**EXERCISE MATERIALS:**

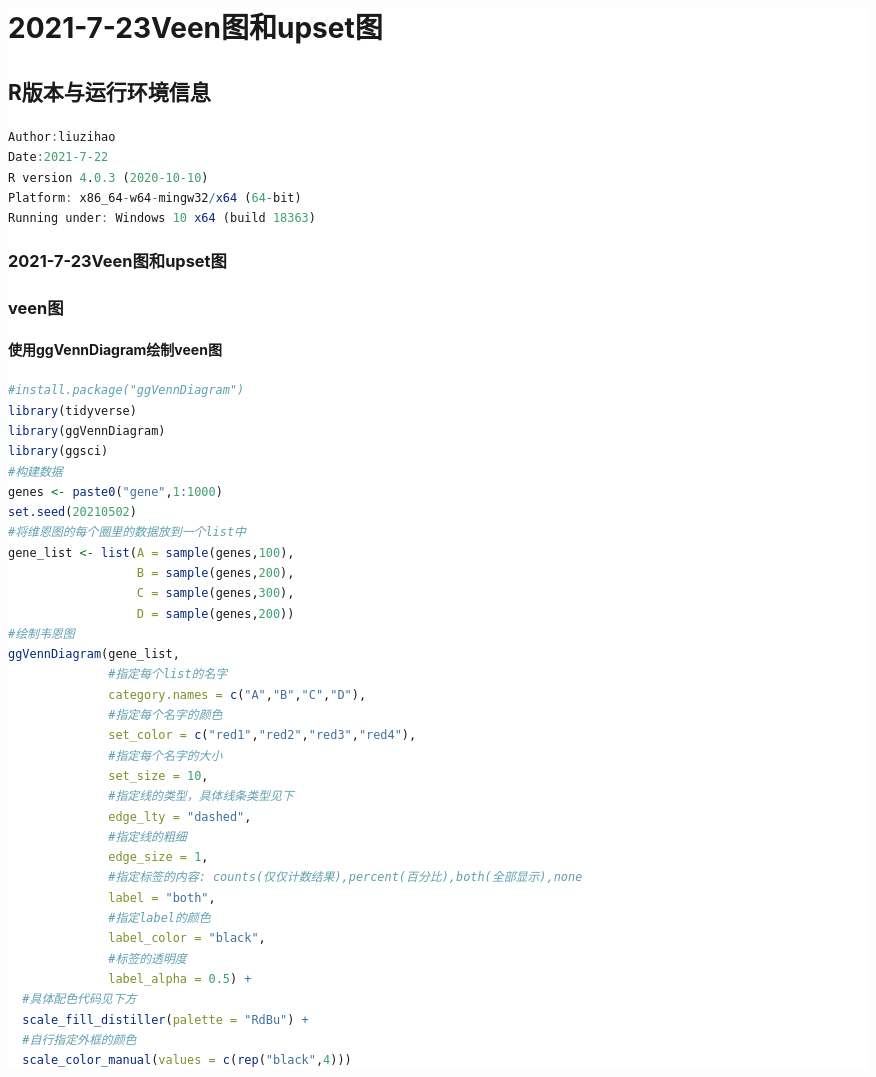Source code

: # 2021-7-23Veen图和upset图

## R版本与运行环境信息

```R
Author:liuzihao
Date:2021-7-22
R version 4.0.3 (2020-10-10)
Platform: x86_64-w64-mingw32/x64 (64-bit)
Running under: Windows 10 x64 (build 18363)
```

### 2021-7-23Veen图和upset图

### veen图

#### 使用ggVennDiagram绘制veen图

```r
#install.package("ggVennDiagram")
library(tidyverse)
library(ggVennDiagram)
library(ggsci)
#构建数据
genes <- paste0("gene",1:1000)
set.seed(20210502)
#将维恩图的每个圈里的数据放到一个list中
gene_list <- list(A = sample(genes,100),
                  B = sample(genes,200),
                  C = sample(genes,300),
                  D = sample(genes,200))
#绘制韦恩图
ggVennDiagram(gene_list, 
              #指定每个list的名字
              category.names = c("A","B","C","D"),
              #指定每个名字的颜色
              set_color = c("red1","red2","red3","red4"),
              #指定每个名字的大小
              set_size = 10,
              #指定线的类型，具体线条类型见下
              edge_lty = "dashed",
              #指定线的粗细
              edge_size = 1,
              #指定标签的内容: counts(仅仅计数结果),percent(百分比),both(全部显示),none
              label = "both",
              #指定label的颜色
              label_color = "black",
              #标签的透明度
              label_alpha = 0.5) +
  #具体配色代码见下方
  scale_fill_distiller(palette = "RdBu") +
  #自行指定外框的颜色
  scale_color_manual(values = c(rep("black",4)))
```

**EXERCISE OBJECTIVE:** From the material above, copy out every line bearing the string "both".

**ANSWER TO THE PROBLEM:**
              #指定标签的内容: counts(仅仅计数结果),percent(百分比),both(全部显示),none
              label = "both",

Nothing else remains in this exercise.